Zugegeben, bis vor kurzem wusste ich nicht mal, wo Ibbenbüren liegt. Dass man dort einen der spannendsten Ansätze für Regionalzeitungen überhaupt finden kann, hätte ich mir in dieser Form nicht vorstellen können. Aber tatsächlich ist das, was die „Ibbenbürener Volkszeitung“ da gerade macht, eine der wenigen Dinge, bei denen ich mir denke: So könnte man die gute alte Zeitung vielleicht doch noch halbwegs erfolgreich in die digitale Zukunft bringen. Read More
Die Idee der IVZ ist die: User können künftig das Blatt auch ressortweise abonnieren, sogar im Lokalen. Statt 39,80 Euro für das Vollabo werden dann 3,90 Euro pro Themenwelt fällig.
Das vielleicht größte Manko von Regionalzeitungen ist ja bisher das: Man muss das ganze Paket kaufen. Nichts dagegen, wenn man das machen will. Aber wenn man muss, wenn es also das ganze Produkt nur in einer einzigen Form gibt, dann ist das im digitalen Zeitalter problematisch. Weil es Digitalmenschen gewohnt sind, sich Medien so zurechtzulegen, wie sie gerade mögen. Und auch deshalb, weil die Regionalzeitung ihre größte Stärke in den bisherigen Konstrukten kaum ausspielen kann: Das Lokale kommt häufig irgendwo unter ferner liefen, oft genug erst dann, wenn auch das Feuilleton und die Börsenkurse abgefeiert worden sind.
Und auch das Lokale gibt es wie selbstverständlich nur im Ganzen. Damit dürften viele Regionalzeitungen zu den letzten Medien gehören, die man komplett kaufen muss, um sie dann gegebenenfalls in nur kleinen Teilen zu konsumieren. Dass der durchschnittliche Tageszeitungs-Leser gerade mal 20 Minuten mit seiner Zeitung verbringt, ist ein Beleg dafür: Der größte Teil wird überblättert oder erst gar nicht gelesen.
Das hat früher leidlich funktioniert, weil man es nicht anders kannte. Aber heute? Im Zeitalter der Total-Personalisierung, der Filterblasen und des medialen Überflusses?

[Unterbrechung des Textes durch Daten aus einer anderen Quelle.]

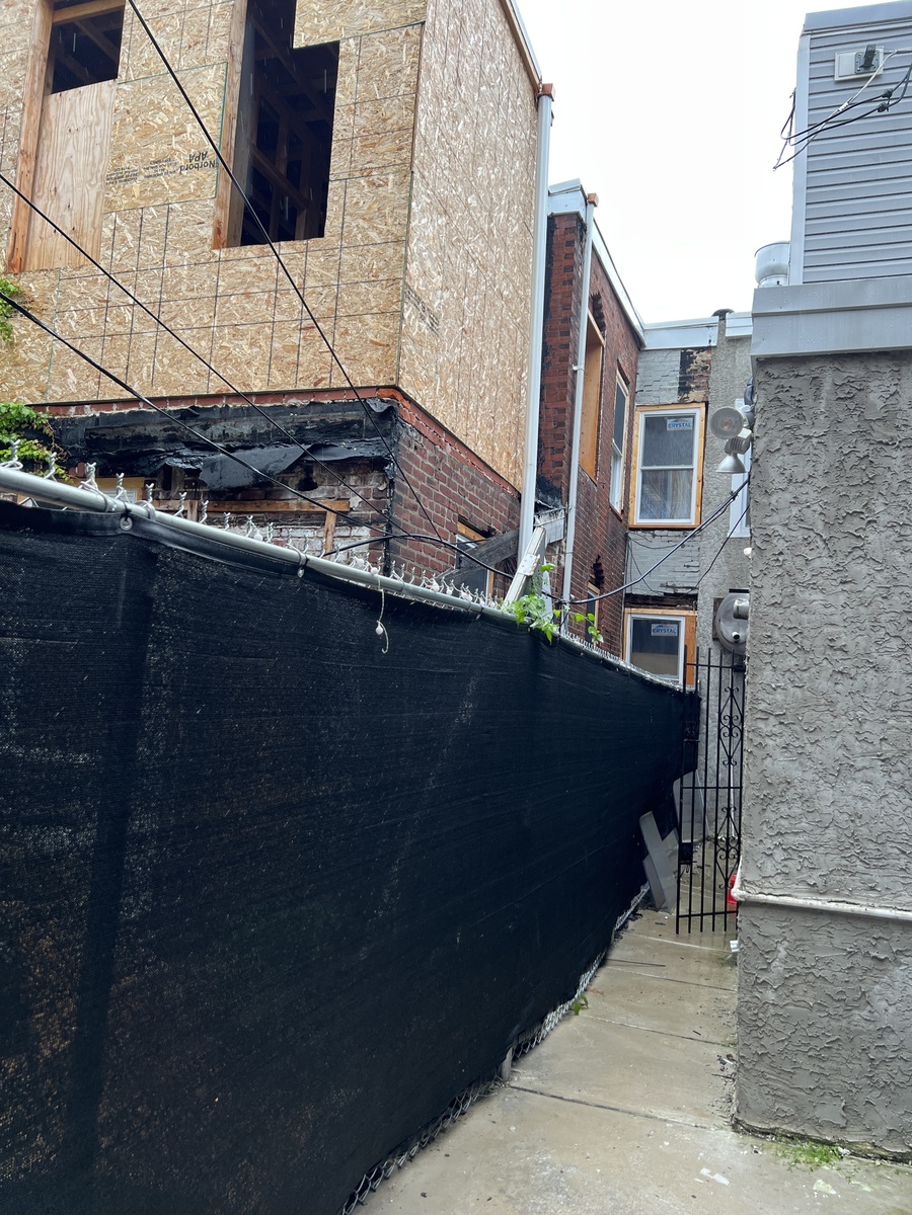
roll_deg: -3.7
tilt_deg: +4.2
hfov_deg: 53.1
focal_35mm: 26
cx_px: 456
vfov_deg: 67.3
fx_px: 913
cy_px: 608
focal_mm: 5.7
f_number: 1.5
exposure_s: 1/121
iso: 80
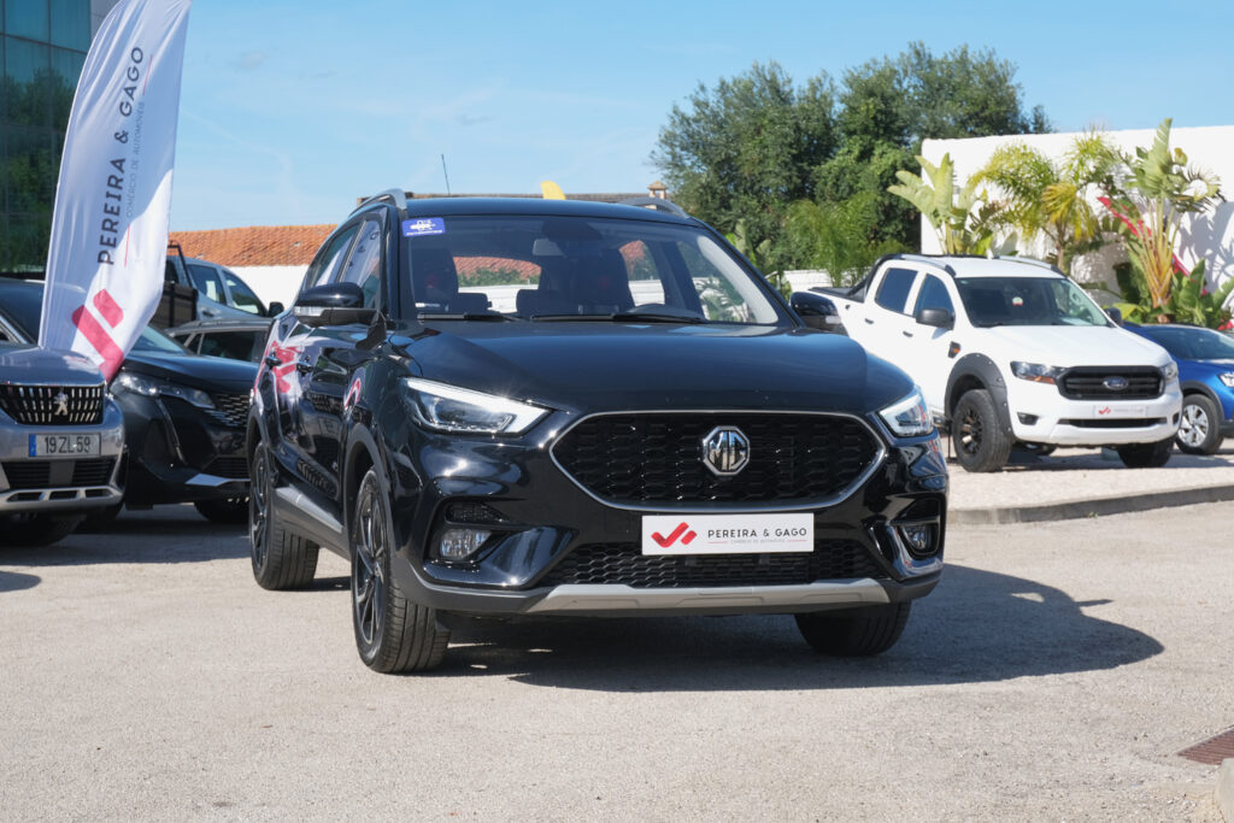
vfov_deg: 23.0
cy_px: 412
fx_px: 2023
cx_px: 617
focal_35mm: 59
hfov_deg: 33.9
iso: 160
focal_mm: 39.6
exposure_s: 1/250
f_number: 9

Auch im Lokalen interessieren sich die Leser nicht automatisch für alles
Das Ibbenbürener Modell gehört zu den ganz wenigen in Deutschland, das diesem komplett geänderten Nutzerverhalten Rechnung trägt. Es verabschiedet sich von der Idee, dass auch der Leser des Lokalteils alles abonnieren muss. Dabei sind die Blasen, in denen sich die lokalen Nutzer aufhalten, deutlich kleiner als andere. Man interessiert sich für ein Viertel, für einen Ort, ein paar Vereine, das war es dann schon. Was im Nachbarort los ist, ist in den meisten Fällen eher unwichtig. Und der Fußballer will nicht unbedingt wissen, wie sich die örtlichen Kegler am Wochenende geschlagen haben oder wie die Osterfeier des Frauenbundes verlaufen ist.

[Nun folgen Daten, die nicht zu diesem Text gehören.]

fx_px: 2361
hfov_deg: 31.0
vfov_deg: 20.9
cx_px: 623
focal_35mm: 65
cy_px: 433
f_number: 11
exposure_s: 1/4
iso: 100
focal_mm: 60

Eine Lokalzeitung also, die sich bis in kleinste Ressorts skalieren und abonnieren lässt. Eine, die jetzt nicht mehr zwingend stolze 40 Euro im Vollabo kosten muss, sondern die man auch für ein paar wenige Euro pro Themenwelt kaufen kann, das klingt so einleuchtend, dass man sich schon wieder wundern muss, warum das nicht noch viel mehr Verlage machen.
Eine Antwort könnte sein: Weil man sich dazu erst einmal vom Gedanken der eigenen Unersetzlichkeit und der eigenen Bedeutung verabschieden muss. Die „Rhein-Zeitung“ in Koblenz beispielsweise wurde noch vor gar nicht so langer Zeit dafür gefeiert, dass sie eine harte Paywall installiert und versucht hatte, die publizistische Basta-Haltung durchzusetzen: Take it or leave it! Nachdem bei den meisten Lesern der Regionalzeitungen die Tendenz eher zu „leave it“ geht, schadet es nicht, eher nach Ibbenbüren als nach Koblenz zu schauen.